05/18/2018

Human rights advocates demand Burma to be condemned for mass rape

Victims of sexual violence need more help (Press Release)

Rohingyas using plastic sheeting, bamboo poles and rope to make a shelter. Picture: Lastextremeanonymous via Flickr CC0 1.0

The Society for Threatened Peoples (STP) demands more medical, psychological, and social care for victims of sexual violence in Burma. “The Rohingya refugees are not only in need of food and other humanitarian supplies – there must also be initiatives to help victims of rape. The massive increase in births among female Rohingya refugees is a definitive proof that thousands of them were raped by soldiers just before they fled. Many of them have already stated that they experienced severe violence,” emphasized Ulrich Delius, the STP’s director, in Göttingen on Friday. Further, he demanded: “These crimes against humanity must not go unpunished. Burma’s government must be condemned for trying to prevent independent international investigations into the cases of sexual violence against Rohingya refugees.”
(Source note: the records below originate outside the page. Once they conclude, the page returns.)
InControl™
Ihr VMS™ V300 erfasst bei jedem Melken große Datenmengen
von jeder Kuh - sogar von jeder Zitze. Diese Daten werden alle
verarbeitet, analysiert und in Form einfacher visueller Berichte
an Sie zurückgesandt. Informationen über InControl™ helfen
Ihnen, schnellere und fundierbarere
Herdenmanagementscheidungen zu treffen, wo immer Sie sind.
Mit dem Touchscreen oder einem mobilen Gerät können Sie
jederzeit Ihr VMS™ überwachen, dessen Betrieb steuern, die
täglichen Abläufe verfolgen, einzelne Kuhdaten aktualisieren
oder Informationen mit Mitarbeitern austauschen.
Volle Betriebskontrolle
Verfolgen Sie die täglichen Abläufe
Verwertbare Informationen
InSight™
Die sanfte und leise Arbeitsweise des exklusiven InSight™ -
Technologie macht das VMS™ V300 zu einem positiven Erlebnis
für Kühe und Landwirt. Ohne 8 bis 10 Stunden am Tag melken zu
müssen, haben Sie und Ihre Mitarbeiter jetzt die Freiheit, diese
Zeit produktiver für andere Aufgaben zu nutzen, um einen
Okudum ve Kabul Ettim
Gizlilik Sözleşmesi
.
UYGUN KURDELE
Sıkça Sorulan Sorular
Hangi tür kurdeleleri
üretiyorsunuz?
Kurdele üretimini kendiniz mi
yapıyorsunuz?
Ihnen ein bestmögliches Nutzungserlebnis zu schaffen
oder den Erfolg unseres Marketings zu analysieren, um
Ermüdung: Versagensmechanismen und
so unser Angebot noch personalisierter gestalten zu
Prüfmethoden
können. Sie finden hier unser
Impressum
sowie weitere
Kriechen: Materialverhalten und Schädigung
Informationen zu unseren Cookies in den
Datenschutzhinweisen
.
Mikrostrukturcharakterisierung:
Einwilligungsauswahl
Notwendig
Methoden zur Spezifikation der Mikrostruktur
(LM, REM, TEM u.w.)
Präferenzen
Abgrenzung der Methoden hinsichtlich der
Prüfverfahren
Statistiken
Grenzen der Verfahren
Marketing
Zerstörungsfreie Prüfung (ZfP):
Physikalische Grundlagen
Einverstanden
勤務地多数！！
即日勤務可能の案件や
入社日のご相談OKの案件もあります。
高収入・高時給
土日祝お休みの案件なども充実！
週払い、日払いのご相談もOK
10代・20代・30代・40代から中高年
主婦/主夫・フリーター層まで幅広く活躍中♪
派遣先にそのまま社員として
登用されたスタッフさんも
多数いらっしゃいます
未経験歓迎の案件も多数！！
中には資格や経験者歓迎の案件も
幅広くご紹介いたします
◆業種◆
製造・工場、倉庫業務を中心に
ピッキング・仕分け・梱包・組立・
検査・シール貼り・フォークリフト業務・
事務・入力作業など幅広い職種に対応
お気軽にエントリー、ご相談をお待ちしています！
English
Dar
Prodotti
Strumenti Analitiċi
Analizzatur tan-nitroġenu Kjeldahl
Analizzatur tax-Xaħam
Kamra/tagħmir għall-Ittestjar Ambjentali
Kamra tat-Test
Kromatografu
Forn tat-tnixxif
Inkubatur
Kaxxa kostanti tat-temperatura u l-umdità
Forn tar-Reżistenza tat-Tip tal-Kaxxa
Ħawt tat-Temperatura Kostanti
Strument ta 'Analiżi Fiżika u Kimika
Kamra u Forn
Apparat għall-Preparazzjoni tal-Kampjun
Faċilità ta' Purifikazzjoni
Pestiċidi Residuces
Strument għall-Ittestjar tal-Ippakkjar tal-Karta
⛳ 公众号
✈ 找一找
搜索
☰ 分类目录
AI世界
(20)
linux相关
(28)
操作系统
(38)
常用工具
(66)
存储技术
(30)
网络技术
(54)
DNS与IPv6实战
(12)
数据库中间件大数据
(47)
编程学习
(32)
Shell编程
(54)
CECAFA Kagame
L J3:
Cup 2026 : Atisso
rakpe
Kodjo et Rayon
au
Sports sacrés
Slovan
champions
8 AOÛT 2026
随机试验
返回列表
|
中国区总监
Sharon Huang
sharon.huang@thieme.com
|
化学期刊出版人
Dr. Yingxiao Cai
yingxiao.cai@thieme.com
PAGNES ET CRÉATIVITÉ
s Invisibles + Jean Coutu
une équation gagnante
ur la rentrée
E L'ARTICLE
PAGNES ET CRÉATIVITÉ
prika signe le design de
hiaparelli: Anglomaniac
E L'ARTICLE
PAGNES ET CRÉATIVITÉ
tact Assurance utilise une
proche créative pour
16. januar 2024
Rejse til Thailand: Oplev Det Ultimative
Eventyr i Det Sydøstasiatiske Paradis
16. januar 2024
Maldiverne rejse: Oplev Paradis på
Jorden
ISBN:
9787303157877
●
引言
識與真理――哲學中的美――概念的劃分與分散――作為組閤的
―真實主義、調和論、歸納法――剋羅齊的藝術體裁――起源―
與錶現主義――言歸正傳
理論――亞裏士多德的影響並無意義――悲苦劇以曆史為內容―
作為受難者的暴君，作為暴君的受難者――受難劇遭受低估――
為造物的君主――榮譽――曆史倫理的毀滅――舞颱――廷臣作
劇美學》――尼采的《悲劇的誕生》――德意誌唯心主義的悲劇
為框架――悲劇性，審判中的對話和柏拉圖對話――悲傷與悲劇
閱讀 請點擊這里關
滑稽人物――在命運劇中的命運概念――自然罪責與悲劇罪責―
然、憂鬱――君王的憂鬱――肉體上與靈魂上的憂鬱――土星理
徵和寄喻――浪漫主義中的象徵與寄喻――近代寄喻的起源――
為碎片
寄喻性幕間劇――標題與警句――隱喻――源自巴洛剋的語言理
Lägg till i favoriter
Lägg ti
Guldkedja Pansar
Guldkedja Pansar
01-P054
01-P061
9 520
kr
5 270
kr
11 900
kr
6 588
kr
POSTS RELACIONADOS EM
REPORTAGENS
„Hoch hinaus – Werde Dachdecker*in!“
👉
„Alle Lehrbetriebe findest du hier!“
Recently, international aid workers reported a dramatic increase in births among single women in refugee camps in Bangladesh. Most of the young mothers had fled from their home country seven to nine months ago. The United Nations, human rights organizations, scientists, and journalists interviewed hundreds of women who were forced to flee in recent months, and there were numerous credible reports about mass rape by Burmese soldiers. However, Burma’s government under Aung San Suu Kyi has been denying cases of mass rape ever since the mass exodus of the Muslim minority started in late August 2017. 

“Burma is obviously ignoring the international consensus that rape must be outlawed as a weapon of war,” criticized Delius. “It is a mockery that Nobel Peace Prize winner Aung San Suu Kyi, Burma’s influential councilor, is trying to cover up crimes against humanity committed by Burmese soldiers. The use of sexual violence as a means to drive hundreds of thousands of Rohingya away from their homes is to be seen as one of the greatest crimes of the 21st century.”

Rape as a weapon of war is not new in Burma. The STP recalled that members of Burma’s armed forces had systematically raped women in the scope of clashes with the Karen, the Shan, the Kachin, and other nationalities during the past 30 years. “These crimes were never punished,” Delius criticized. “Now, we see the consequences. Burma’s soldiers obviously still think that these terrible acts of violence are legitimate.”